In the WSJ today, I saw where the FTC had set up new disclosure rules for the $1.5 Trillion franchise industry that will take away many of the previous hiding spots for trouble. Litigation and turnover are now going to be more out in the open, as are territory exclusivity. Franchises can also receive applications without an in-person meeting, such as via a secure website, streamlining the sales process of a new franchise. (I’m not so sure that’s a good idea.)
Running a franchise is a unique business endeavor. After all, franchisees aren’t quite entrepreneurs — they have to run their businesses according to their parent company’s rules — and aren’t employees, either, because they’ve invested their own money in the store or service they’re running. Inc Magazine.
Even if these new rules hadn’t happened, franchises that hid lots of dirty laundry from potential franchisees were being found out anyhow. Social media and forums was already stripping away some of the barriers to knowledge.
The franchise success depends on competence and compliance as well as the competence of the franchisee. While the franchise offers training and often grand-opening assistance, there is no way for them to know if the business is going to succeed.

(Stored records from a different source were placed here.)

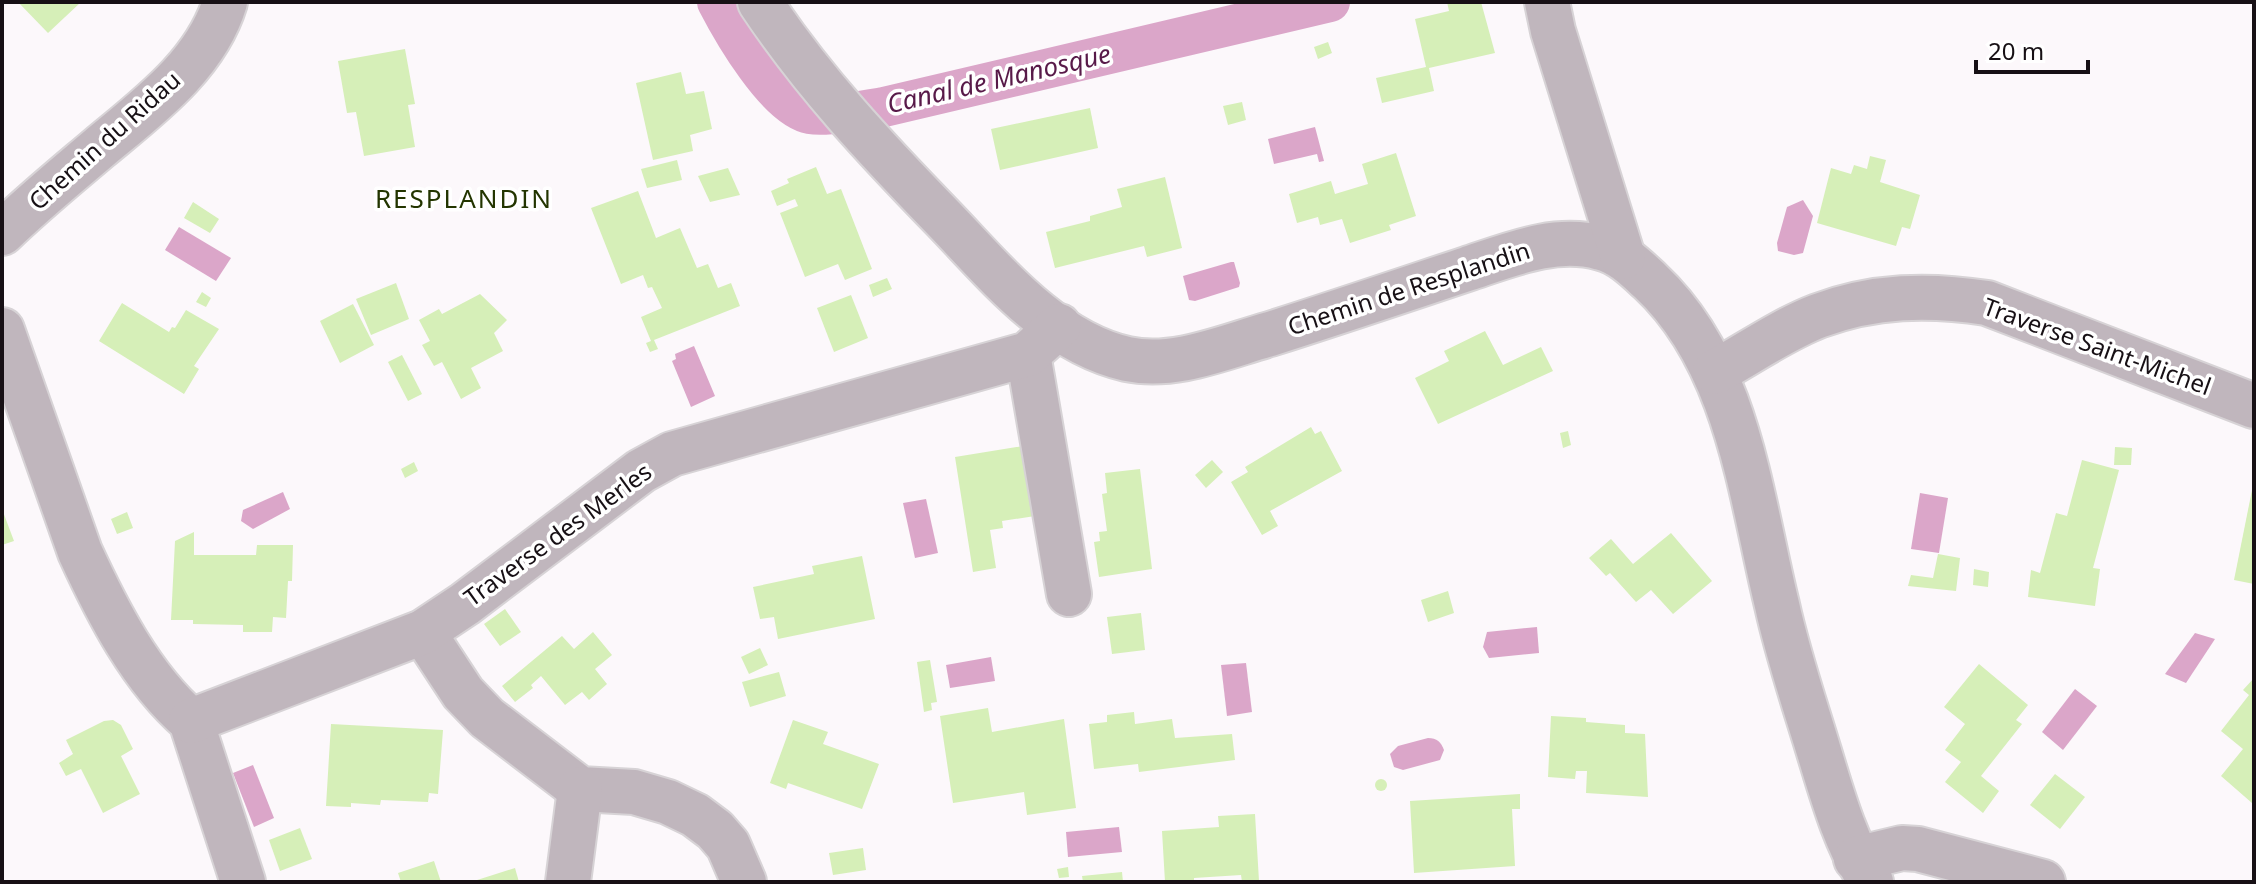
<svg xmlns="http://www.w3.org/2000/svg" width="2256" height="884" font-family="'Noto Sans',sans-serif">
<rect width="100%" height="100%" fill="#fcf8fb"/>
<g fill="#dba6c9">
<path d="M1315 127 1324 161 1319 162 1317 154 1274 164 1268 139Z"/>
<path d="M1803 200 1813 216 1803 253 1794 255 1778 251 1777 243 1787 207Z"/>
<path d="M179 227 231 258 216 281 165 250Z"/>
<path d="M1231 262H1234L1240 283 1239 287 1195 301 1189 300 1183 276Z"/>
<path d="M694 346 715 396 691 407 672 361 676 359 675 354Z"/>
<path d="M283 492 290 509 253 529 241 521 243 510Z"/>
<path d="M1920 493 1948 498 1939 553 1911 549Z"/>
<path d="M926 499 938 553 915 558 903 503Z"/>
<path d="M1537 627 1539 653 1489 658 1483 647 1487 632Z"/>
<path d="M2195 633 2215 639 2186 683 2165 674Z"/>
<path d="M991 657 995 681 950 688 946 665Z"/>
<path d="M1246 663 1252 712 1227 716 1221 665Z"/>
<path d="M2075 689 2097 706 2063 750 2042 732Z"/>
<path d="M1428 738C1437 738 1441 742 1444 750L1440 760 1403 770 1394 767 1390 754 1398 746Z"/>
<path d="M253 765 274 818 254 827 233 773Z"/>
<path d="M1119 827 1122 852 1068 857 1066 832Z"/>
</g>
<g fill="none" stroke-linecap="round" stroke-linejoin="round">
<path stroke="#dba6c9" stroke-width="40" d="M717 2C732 31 776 108 810 114 827 117 866 110 884 107L1330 2"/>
</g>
<g fill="#d6efb8">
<path d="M18 2H81L48 33Z"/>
<path d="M1447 2H1481L1495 53 1429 68 1434 91 1382 103 1376 78 1426 67 1415 19 1449 11Z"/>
<path d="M1328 42 1332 53 1318 59 1314 47Z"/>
<path d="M405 49 415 104 408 105 415 147 364 156 356 112 347 113 338 61Z"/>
<path d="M681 72 686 94 704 91 712 129 690 135 693 151 653 160 636 83Z"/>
<path d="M1242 102 1246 120 1228 125 1223 106Z"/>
<path d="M1090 108 1098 148 1000 170 991 129Z"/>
<path d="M1396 153 1416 216 1389 225 1391 230 1350 243 1342 219 1320 225 1318 217 1297 223 1289 194 1331 181 1335 194 1368 184 1362 164Z"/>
<path d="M1870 156 1886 160 1880 182 1920 195 1910 229 1902 227 1896 246 1817 223 1831 168 1851 174 1854 165 1867 169Z"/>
<path d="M677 160 682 180 647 188 641 169Z"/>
<path d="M816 167 827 194 841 189 872 269 845 280 838 264 805 277 780 213 798 206 795 199 777 206 771 191 789 183 787 179Z"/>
<path d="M728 168 740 195 710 202 698 176Z"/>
<path d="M1165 177 1182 248 1147 257 1144 246 1055 268 1046 232 1090 221V216L1122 207 1117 189Z"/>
<path d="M638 191 656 238 680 228 697 268 708 264 718 288 731 283 740 306 654 340 658 349 650 352 646 343 651 341 641 317 662 308 652 287 648 288 643 275 621 284 591 208Z"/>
<path d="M193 202 219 219 210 233 184 218Z"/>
<path d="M887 278 892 289 873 297 869 285Z"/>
<path d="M396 283 409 319 371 335 356 299Z"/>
<path d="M202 292 211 298 206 307 196 302Z"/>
<path d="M480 294 507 320 494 333 503 351 471 368 481 388 461 399 442 362 434 366 422 345 430 341 419 320 439 309 442 314Z"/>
<path d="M851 295 868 338 834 352 817 308Z"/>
<path d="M122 303 169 332 172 327 175 328 186 310 219 329 194 366 199 369 184 394 99 341Z"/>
<path d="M353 304 374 345 340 363 320 321Z"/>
<path d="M1485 331 1503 365 1541 347 1553 371 1438 424 1415 378 1449 361 1444 351Z"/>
<path d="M402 355 422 394 408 401 388 362Z"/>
<path d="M1311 427 1315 434 1321 431 1342 471 1270 511 1278 526 1262 535 1231 482 1248 472 1245 467Z"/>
<path d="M1568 431 1571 445 1563 448 1560 433Z"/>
<path d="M1023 446 1035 516 1002 521 1003 528 990 530 996 568 973 572 955 457Z"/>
<path d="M2115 447 2132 448 2131 465H2114Z"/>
<path d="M1212 460 1223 472 1206 488 1195 475Z"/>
<path d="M2082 460 2119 470 2093 568 2100 569 2095 606 2028 597 2031 570 2040 573 2056 513 2067 516Z"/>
<path d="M414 462 418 471 405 478 401 469Z"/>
<path d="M1140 469 1152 569 1099 577 1094 542 1100 541 1099 532 1107 531 1102 494 1107 493 1105 473Z"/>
<path d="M2253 485 2254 486V584L2234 580Z"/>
<path d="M2 509 14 541 2 545Z"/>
<path d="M127 512 133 528 117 534 111 519Z"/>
<path d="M194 532V555H256L257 545H293L292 581H288L286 618 273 617 272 632H243V625L193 624V620H171L175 541Z"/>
<path d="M1671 533 1712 581 1673 614 1651 590 1636 602 1610 573 1606 576 1589 558 1611 539 1633 564Z"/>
<path d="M1938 554 1960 558 1956 591 1908 586 1911 575 1933 578Z"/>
<path d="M862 556 875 619 778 639 774 617 760 619 753 587 814 574 812 566Z"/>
<path d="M1974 569 1989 572 1988 587 1973 585Z"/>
<path d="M1448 591 1454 613 1428 622 1421 600Z"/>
<path d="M505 609 521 632 500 646 484 624Z"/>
<path d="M1141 613 1145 650 1112 654 1107 617Z"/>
<path d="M593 632 612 655 595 669 607 684 589 700 582 692 565 705 541 676 531 685 533 688 515 702 502 686 562 636 574 649Z"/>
<path d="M760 648 768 665 749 674 741 657Z"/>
<path d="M930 660 937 702 931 703 932 710 924 712 917 662Z"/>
<path d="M1979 664 2028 705 2016 720 2022 724 1981 776 1999 791 1983 813 1945 782 1961 762 1945 750 1965 724 1944 707Z"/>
<path d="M779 672 786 696 750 707 742 682Z"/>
<path d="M2254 678V801L2252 803 2221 776 2243 749 2221 731 2249 695 2243 690Z"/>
<path d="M988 708 992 732 1064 719 1076 808 1027 815 1024 792 953 803 940 716Z"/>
<path d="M1134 712 1135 724 1172 719 1175 738 1232 734 1235 760 1139 772 1138 764 1094 769 1089 724 1107 722V715Z"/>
<path d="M1551 716 1586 718V722L1625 725V733L1645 734 1648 797 1586 793 1587 771H1576L1575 779 1548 777Z"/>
<path d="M113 720 121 725 133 749 121 756 140 794 103 813 81 769 66 776 59 763 73 754 66 740 104 721Z"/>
<path d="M793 720 828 732 823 744 879 764 862 809 788 783 786 789 770 783Z"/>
<path d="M331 724 443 730 438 794 429 793 428 802 381 800 380 805 351 803V807L326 806Z"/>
<path d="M2055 774 2085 797 2060 829 2030 805Z"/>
<circle cx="1381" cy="785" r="6"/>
<path d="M1520 794V809H1512L1515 866 1414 873 1410 801Z"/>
<path d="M1255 814 1259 881 1242 882 1241 875 1194 878V882H1165L1162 831 1219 827 1218 816Z"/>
<path d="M300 828 312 859 280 871 269 840Z"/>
<path d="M863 848 866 870 833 875 829 853Z"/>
<path d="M434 861 441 882H401L398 873Z"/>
<path d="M1068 867 1069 877 1059 878 1057 869Z"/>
<path d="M515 868 519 882H474V881Z"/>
<path d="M1122 872 1123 882H1083L1082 876Z"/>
</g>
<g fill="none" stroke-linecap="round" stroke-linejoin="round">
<g stroke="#d7d3d6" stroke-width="48">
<g id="minor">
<path d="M760 2C813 82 877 150 944 219 995 272 1051 342 1127 359 1175 369 1224 347 1270 334 1336 313 1401 291 1467 269 1509 255 1556 235 1601 248 1621 253 1636 268 1650 281 1738 363 1750 494 1777 605 1788 656 1805 705 1820 755 1833 798 1846 844 1871 882"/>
<path d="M1547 2 1553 31 1623 257"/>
<path d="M2 233C33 203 66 176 99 148 147 108 206 65 225 2"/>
<path d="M2 330 80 552C107 611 141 678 191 721L243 882"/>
<path d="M1028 354 1069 594"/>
<path d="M1715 372C1748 354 1782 330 1818 316 1874 295 1929 294 1987 303L2254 406"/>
<path d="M423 632 463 693 487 718 580 789 634 792 668 802 695 815 715 830 728 845 744 882"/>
<path d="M191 721 423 632 465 604 641 471 672 454 1028 354 1059 326"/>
<path d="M1856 859 1902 848 1918 849 2043 882"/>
<path d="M568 882 580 789"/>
</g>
</g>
<use href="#minor" stroke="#c0b6bd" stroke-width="44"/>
</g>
<g text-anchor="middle" stroke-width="7" stroke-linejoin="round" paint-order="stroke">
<g font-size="24" fill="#171015" stroke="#fff">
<text transform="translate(105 141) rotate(-42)" y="8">Chemin du Ridau</text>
<text transform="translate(1409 289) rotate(-18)" y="8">Chemin de Resplandin</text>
<text transform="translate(2097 347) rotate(20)" y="8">Traverse Saint-Michel</text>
<text transform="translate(558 535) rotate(-36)" y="8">Traverse des Merles</text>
</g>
<g font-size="26" font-style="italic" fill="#581a49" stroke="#fff">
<text transform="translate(999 79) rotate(-13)" y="9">Canal de Manosque</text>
</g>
<g font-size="26" letter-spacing="2" fill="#233500" stroke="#fff">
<text x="464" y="208">RESPLANDIN</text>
</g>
</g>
<rect width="2256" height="884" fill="none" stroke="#171015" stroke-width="8"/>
<path d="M1976 60v12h112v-12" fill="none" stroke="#171015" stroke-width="4"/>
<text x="1988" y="60" font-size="24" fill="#171015" stroke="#ffffff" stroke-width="6" paint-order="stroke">20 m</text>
</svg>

Franchises are not a magic bullet, and many customers simply aren’t doing their homework. So what you have after a while is a bell curve of success. On one end, savvy owners making a lot of money and living a great lifestyle – while the “fail” end of the bell curve is full of very loudly upset people – often losing a life savings as they go down.
With consumer-generated-media, the franchises are faced with a really hairy reputation monitoring problem where the brand is only as strong as the weakest location. Unlike company-owned stores, business model franchises have pretty minimal control over their brand name once a franchise is launched.
Franchise brands are like the dancer with big feet, or the boxer with a big head – it’s just such a big target!